A gas mixture with a total pressure of 770 contains each of the following gases at the indicated partial pressures: CO2 , 249mmHg ; , Ar 114mmHg ; and , O2 174mmHg . The mixture also contains helium gas.
1. What is the partial pressure of the helium gas?
2. What mass of helium gas is present in a 11.2 L sample of this mixture at 281 K?
Ptotal = PCO2 + PAr + PO2 + PHe.
Only 1 unknown; i.e., PHe.
2. I would use PV = nRT, solve for n = number of moles He, then moles = grams/molar mass will solve for grams.
Post your work if you get stuck.
To find the partial pressure of helium gas in the mixture, we need to subtract the sum of the partial pressures of CO2, Ar, and O2 from the total pressure of the gas mixture.

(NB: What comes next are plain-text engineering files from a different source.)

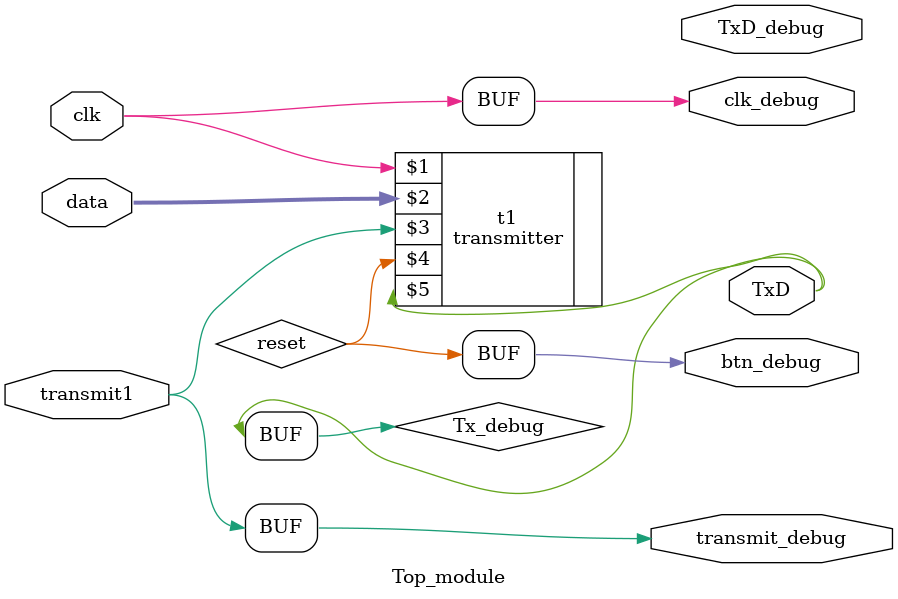
<source format=v>
`timescale 1ns / 1ps
module Top_module(
    input [7:0] data,
    input clk,
    input transmit1,
    output TxD,
    output TxD_debug,
    output transmit_debug,
    output btn_debug,
    output clk_debug
);
    wire transmit_out;

    assign Tx_debug = TxD;
    assign transmit_debug = transmit1;
    assign btn_debug = reset;
    assign clk_debug = clk;
       
     transmitter t1(clk,data,transmit1,reset,TxD);
     //Debounce_Signals(clk,transmit1,transmit_out);

endmodule

</source>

1. Partial pressure of helium gas:
First, let's find the sum of the partial pressures of CO2, Ar, and O2:
Partial pressure of CO2 = 249 mmHg
Partial pressure of Ar = 114 mmHg
Partial pressure of O2 = 174 mmHg
Sum of partial pressures = Partial pressure of CO2 + Partial pressure of Ar + Partial pressure of O2
= 249 mmHg + 114 mmHg + 174 mmHg
= 537 mmHg
Now, we can find the partial pressure of helium gas by subtracting the sum of partial pressures from the total pressure of the gas mixture:
Partial pressure of helium gas = Total pressure of the gas mixture - Sum of partial pressures
= 770 mmHg - 537 mmHg
= 233 mmHg
Therefore, the partial pressure of the helium gas in the mixture is 233 mmHg.
2. Mass of helium gas present:
To find the mass of helium gas in the mixture, we need to use the ideal gas law equation:
PV = nRT
Where:
P = Pressure (in atm)
V = Volume (in liters)
n = Number of moles
R = Ideal gas constant (0.0821 atm·L/mol·K)
T = Temperature (in Kelvin)
Given:
Volume (V) = 11.2 L
Temperature (T) = 281 K
First, we need to convert the partial pressure of helium gas from mmHg to atm:
Partial pressure of helium gas = 233 mmHg = 233 mmHg * 1 atm / 760 mmHg
= 0.307 atm
Next, we rearrange the ideal gas law equation to solve for the number of moles (n):
n = PV / RT
Now we can plug in the values to calculate the number of moles of helium gas:
n = (0.307 atm) * (11.2 L) / (0.0821 atm·L/mol·K) * (281 K)
Simplifying the equation:
n = (3.4279 L·atm) / (22.9141 atm·L/mol·K)
n ≈ 0.1493 mol
Finally, we can find the mass of helium gas using the molar mass of helium, which is approximately 4 g/mol:
Mass of helium gas = Number of moles * Molar mass
= 0.1493 mol * 4 g/mol
= 0.5972 g
Therefore, the mass of helium gas present in a 11.2 L sample of this gas mixture at 281 K is approximately 0.5972 grams.